Quantum Error Correction is an important step in making a useful quantum computer. To run complicated algorithms that actually provide an advantage over classical computers it is essential that we not only suppress the errors by reducing the physical qubit imperfections but also correct for the errors as they occur. Within many architectures being used for error correction in quantum computing, the bosonic qubits in superconducting cavities have earned a reputation to be easier to work with since they can be made robust to surface quality and are biased to having error channels that can be corrected efficiently without huge hardware overhead.
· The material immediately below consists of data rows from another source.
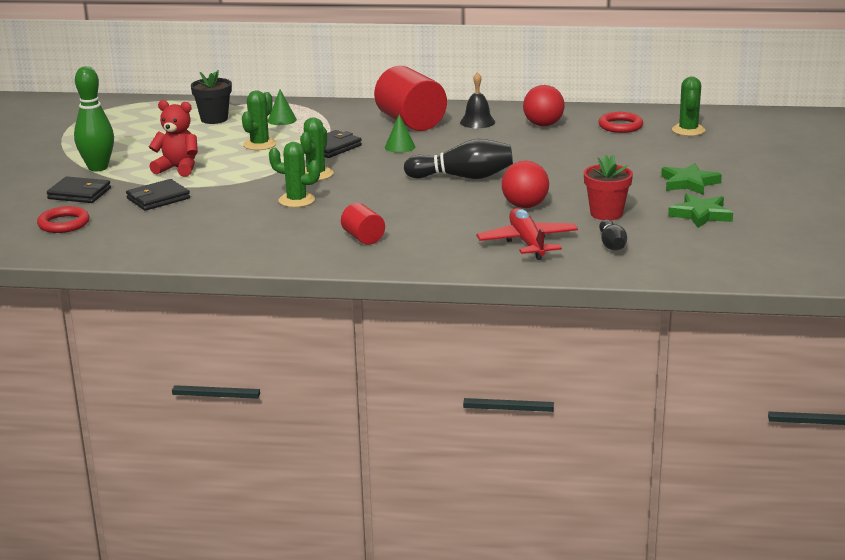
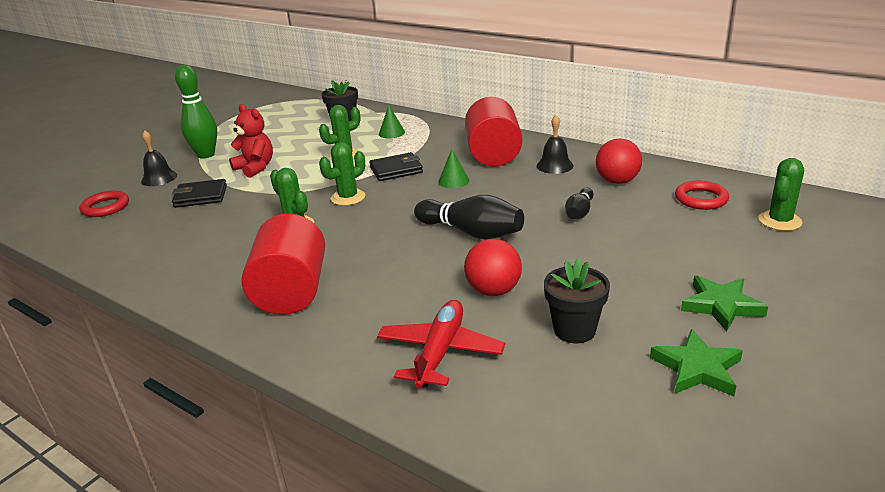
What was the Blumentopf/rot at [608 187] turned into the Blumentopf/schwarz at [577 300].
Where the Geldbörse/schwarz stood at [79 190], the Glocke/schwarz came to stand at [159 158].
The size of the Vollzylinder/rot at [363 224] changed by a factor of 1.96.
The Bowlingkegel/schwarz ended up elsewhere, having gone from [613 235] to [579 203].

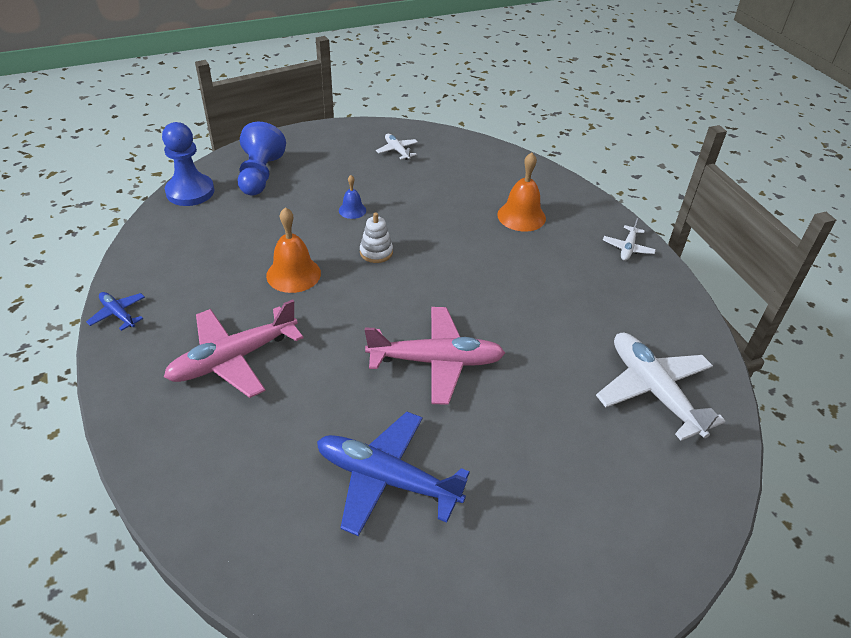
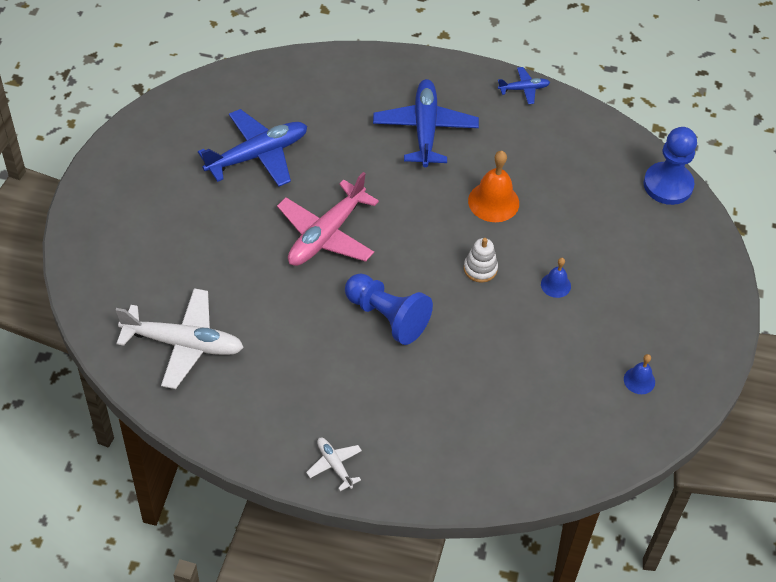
The Bauer/blau ended up elsewhere, having gone from [262 159] to [389 309].
Where the Flugzeug/weiß stood at [397 147], the Glocke/blau came to stand at [639 374].
The second view lost the Glocke/orange at [521 192].
What was the Flugzeug/rosa at [234 348] turned into the Flugzeug/blau at [426 123].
In our previous paper [1] by engineering a driven dissipative process we autonomously corrected for the single photon loss error on the bosonic qubit. That however had a limitation from ancilla, such as, the spurious excitations during the four-wave mixing (FWM) pumping that resulted in the logical qubit lifetime not reaching breakeven. In this work we improved the scheme to use intrinsically stronger fourth order terms of hybridized cavity-transmon system to do single photon loss correction, i.e., we use the f-state of the transmon in the FWM. This allows us to use a weaker FWM pumps while increasing the speed of correction by twice, thus also reduces the adverse effects of the strong pumping drives on the ancilla. We were able to correct the logical qubit and get a process fidelity lifetime which is 5 times the uncorrected logical qubit and also reach the breakeven point.